In general, Canada ranked well in international comparisons of well-being indicators measured prior to the COVID-19 pandemic. For instance, the OECD’s How’s Life? measure shows Canada as having strong well-being scores on many fronts, including average life satisfaction, prevalence of exposure to air pollution and share of students with low skills. Most prominently social mobility is among the highest in the OECD (Figure 1). But there are some weaknesses in current well-being, resources for the future and persistently inferior First Nations outcomes as well as consistent trend deterioration as regards household debt and housing affordability, threatened species, students’ science skills and aggregate social connections.
Figure 1. Social mobility is high
Absolute social class mobility
Percentage of 25-64 years old whose social class is higher or lower than that of their parents, 2002-14

Source: OECD (2018), A Broken Social Elevator? How to Promote Social Mobility, http://dx.doi.org/10.1787/9789264301085-en.
Evidence shows that the COVID-19 pandemic is exacerbating a number of existing well-being problems. For example, the data show that Canada’s minorities have been harmed to a greater extent than those of the white majority; neighbourhoods with greater numbers of visible minorities have suffered COVID-19 mortality rates about double those in other localities; and Indigenous peoples have had less of a recovery in employment outcomes.

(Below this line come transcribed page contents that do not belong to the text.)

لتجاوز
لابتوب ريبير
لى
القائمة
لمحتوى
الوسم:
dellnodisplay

Research has also looked at well-being for different demographic groups, including children. The Public Health Agency of Canada is now developing a Positive Mental Health Surveillance Indicator Framework for children. Indicators show a worrying picture of child well-being in Canada, particularly for Indigenous children whose disadvantages include greater ill health and a poverty rate more than five times as great as among non-Indigenous children, twice as much infant mortality and various other disadvantages.
The quintessential aspect of well-being that GDP neglects is arguably income inequality. Policymaking needs to recognise that there is no sharp over-arching trade-off between income inequality and average income. Eleven OECD countries have both higher per capita GDP and less income inequality than Canada, demonstrating that improvement along both dimensions is eminently possible.

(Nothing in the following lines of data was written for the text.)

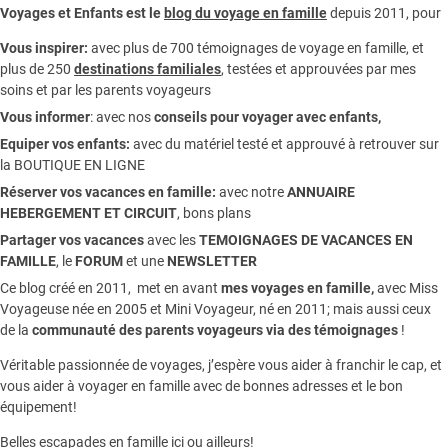
Voyages et Enfants est le
blog du voyage en famille
depuis 2011, pour
Vous inspirer:
avec plus de 700 témoignages de
voyage en famille,
et
plus de 250
destinations familiales
, testées et approuvées par mes
soins et par les parents voyageurs
Vous informer
:
avec nos
conseils pour voyager avec enfants
,
Equiper vos enfants:
avec du matériel testé et approuvé à retrouver sur
la
BOUTIQUE EN LIGNE
Réserver vos vacances en famille:
avec notre
ANNUAIRE
HEBERGEMENT ET CIRCUIT
, bons plans
Partager vos vacances
avec les
TEMOIGNAGES DE VACANCES EN
FAMILLE
, le
FORUM
et une
NEWSLETTER
Ce blog créé en 2011, met en avant
mes voyages en famille,
avec Miss
Voyageuse née en 2005 et Mini Voyageur, né en 2011; mais aussi ceux
de la
communauté des parents voyageurs via des témoignages
!
Véritable passionnée de voyages, j’espère vous aider à franchir le cap, et
vous aider à voyager en famille avec de bonnes adresses et le bon
équipement!
Belles escapades en famille ici ou ailleurs!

There are a number of policy changes that could improve both average well-being and reduce gaps among Canadians. One is along gender lines, where lowering the cost of childcare would encourage more second earners (mainly women) to enter the labour market and contribute to their own well-being as well as their family’s and to society as a whole. Currently the set-up in provinces other than Québec is the most dissuasive in the OECD (Figure 2). Another is public health insurance: too many people lack drug coverage and thus suffer financial hardships, especially during a pandemic, while the lack of grouped buying power boosts the cost of drugs for all Canadians.

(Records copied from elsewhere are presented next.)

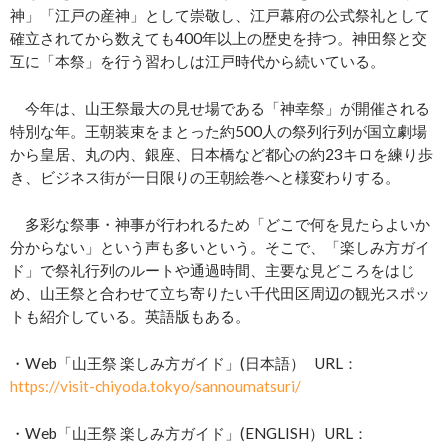
神」「江戸の産神」として崇敬し、江戸幕府の公式祭礼として
確立されてから数えても400年以上の歴史を持つ。神田祭と交
互に「本祭」を行う習わしは江戸時代から続いている。
今年は、山王祭最大の見せ場である「神幸祭」が開催される
特別な年。王朝装束をまとった約500人の祭列行列が国立劇場
から皇居、丸の内、銀座、日本橋など都心の約23キロを練り歩
き、ビジネス街が一日限りの王朝絵巻へと様変わりする。
多彩な祭事・神事が行われるため「どこで何を見たらよいか
分からない」という声も多いという。そこで、「楽しみ方ガイ
ド」で祭礼行列のルートや通過時間、主要な見どころをはじ
め、山王祭と合わせて立ち寄りたい千代田区周辺の観光スポッ
トも紹介している。英語版もある。
・Web「山王祭 楽しみ方ガイド」(日本語） URL：
https://visit-chiyoda.tokyo/sannoumatsuri/
・Web「山王祭 楽しみ方ガイド」(ENGLISH）URL：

Figure 2. Combining work and family life continues to be challenging
Financial disincentive to enter employment with childcare costs, 2019 or latest available

Source: OECD (2020), Financial disincentive to enter employment with childcare costs (indicator).
Well-being involves a multitude of aspects of life over which governments have important influence. These include: social mobility, poverty, food insecurity, housing adequacy and homelessness, gender inequality, health and longevity, social relations, and environmental quality and sustainability. Thus, Canada’s policymakers have many levers to improve well-being outcomes for their citizens.
References:
Jarrett, P. (2021), “Improving the well-being of Canadians”, OECD Economics Department Working Papers, No. 1669, OECD Publishing, Paris, https://doi.org/10.1787/6ab6b718-en.
OECD (2021), OECD Economic Surveys: Canada 2021, OECD Publishing, Paris, https://doi.org/10.1787/16e4abc0-en.
These are important issues for all countries.I like the nice balance of patting Canada on the back where it has been doing well and pointing to ways in which Canada could improve on a number of scores. It is important that the Canadian government picks up on these weaker areas and incorporates them in its programme, at all levels of government.The OECD only has the power to persuade but there are powerful cases here for ways to improve Canadian well-being. The OECD’s Economic Surveys have for a long time gone beyond discussions of macroeconomic and structural policies with a nice focus on how they can contribute to better lives through a focus on welfare.